- _What the task asks_
Print each entry as it appears. Images stay out of the copy.

- _Given information_
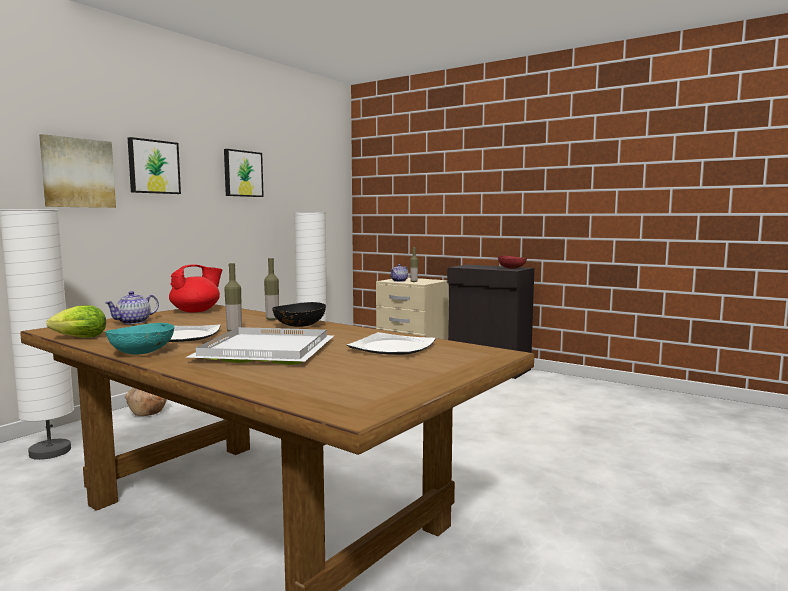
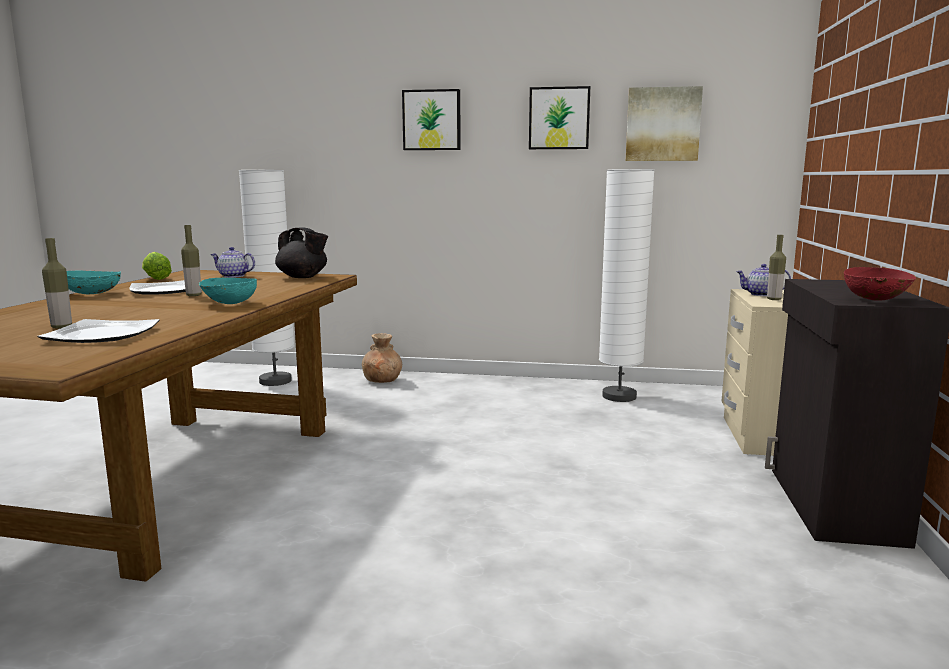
camera: 65 degrees right, 5 degrees up
(78, 173) = (352, 133): picture -> picture (662, 124)
(196, 311) = (303, 277): red teapot -> black teapot
(265, 350) = (97, 310): white tray -> none
(272, 319) = (269, 294): bottle -> bottle (61, 327)
(299, 326) = (229, 303): black bowl -> turquoise bowl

- _Answer space_
camera: 65 degrees right, 5 degrees up
(78, 173) = (352, 133): picture -> picture (662, 124)
(196, 311) = (303, 277): red teapot -> black teapot
(265, 350) = (97, 310): white tray -> none
(272, 319) = (269, 294): bottle -> bottle (61, 327)
(299, 326) = (229, 303): black bowl -> turquoise bowl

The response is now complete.